What to work on: For the entries below, repeat exactly each line starting with the one that contains "15px; background: #f1f1f1;" and going on through the one that contains "absolute; background: #e7e7e7;", and no others.

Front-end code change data
————————

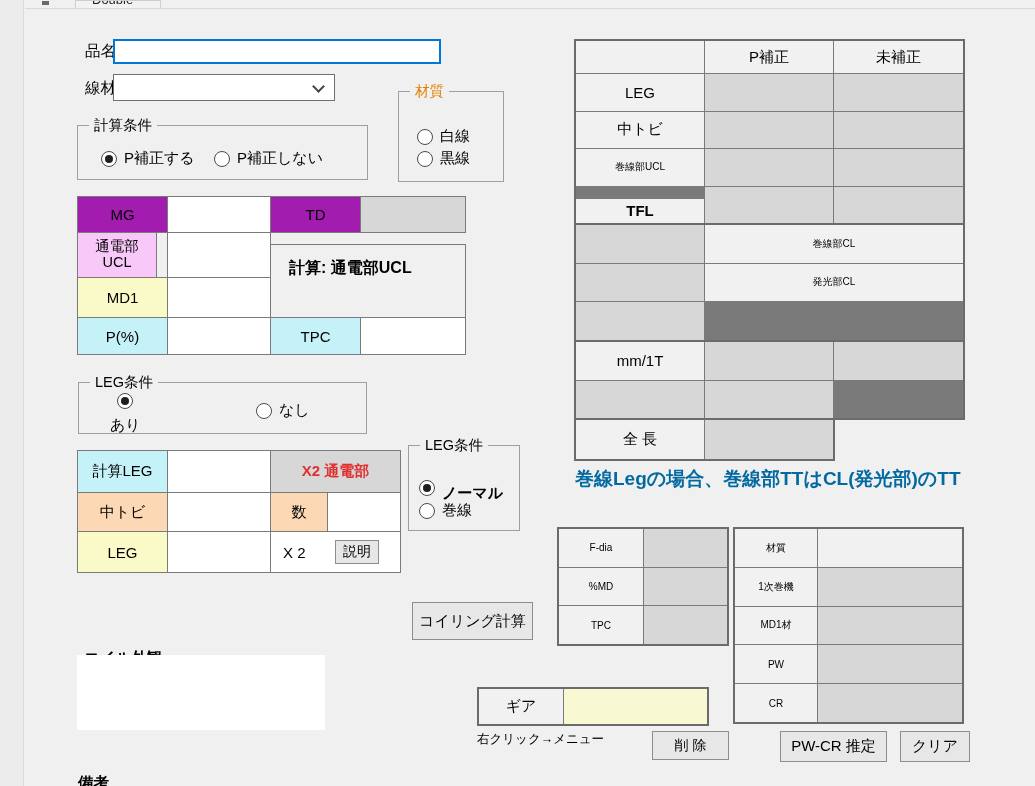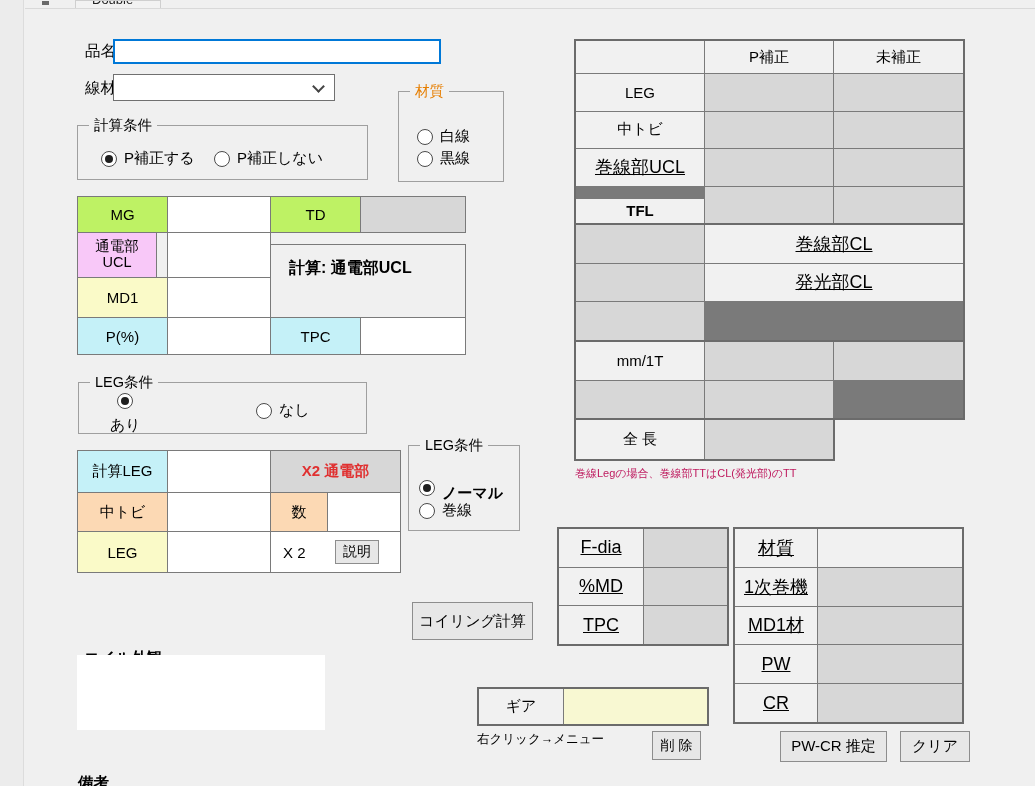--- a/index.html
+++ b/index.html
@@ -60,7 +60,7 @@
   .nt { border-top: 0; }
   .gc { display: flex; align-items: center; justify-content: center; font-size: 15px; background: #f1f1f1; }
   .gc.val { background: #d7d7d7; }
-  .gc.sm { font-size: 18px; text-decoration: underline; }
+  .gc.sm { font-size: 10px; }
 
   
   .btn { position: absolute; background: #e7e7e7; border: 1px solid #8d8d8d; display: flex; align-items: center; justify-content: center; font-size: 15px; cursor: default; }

————————

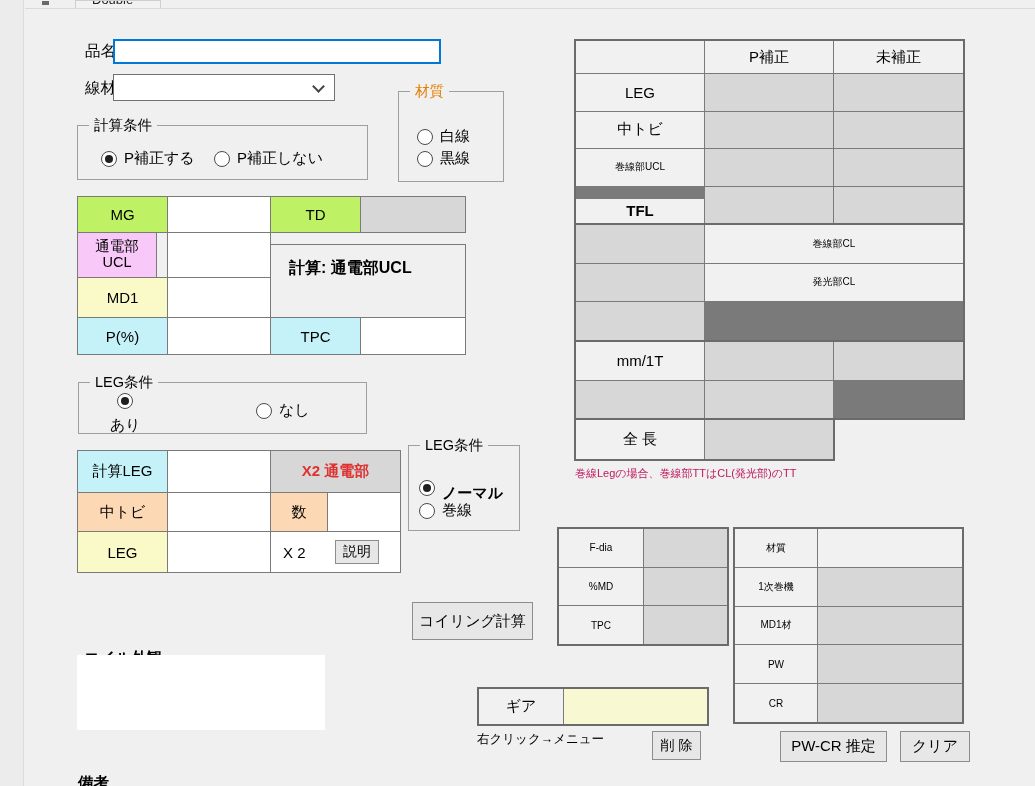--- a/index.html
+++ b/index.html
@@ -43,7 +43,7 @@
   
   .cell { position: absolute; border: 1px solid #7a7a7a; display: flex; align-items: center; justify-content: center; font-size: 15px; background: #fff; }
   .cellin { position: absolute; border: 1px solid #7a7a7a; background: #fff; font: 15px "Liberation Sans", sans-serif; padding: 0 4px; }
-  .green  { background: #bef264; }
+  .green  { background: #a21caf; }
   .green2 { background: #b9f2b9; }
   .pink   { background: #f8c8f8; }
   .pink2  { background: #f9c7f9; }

————————

Output below:
   .gc { display: flex; align-items: center; justify-content: center; font-size: 15px; background: #f1f1f1; }
   .gc.val { background: #d7d7d7; }
-  .gc.sm { font-size: 18px; text-decoration: underline; }
+  .gc.sm { font-size: 10px; }
 
   
   .btn { position: absolute; background: #e7e7e7; border: 1px solid #8d8d8d; display: flex; align-items: center; justify-content: center; font-size: 15px; cursor: default; }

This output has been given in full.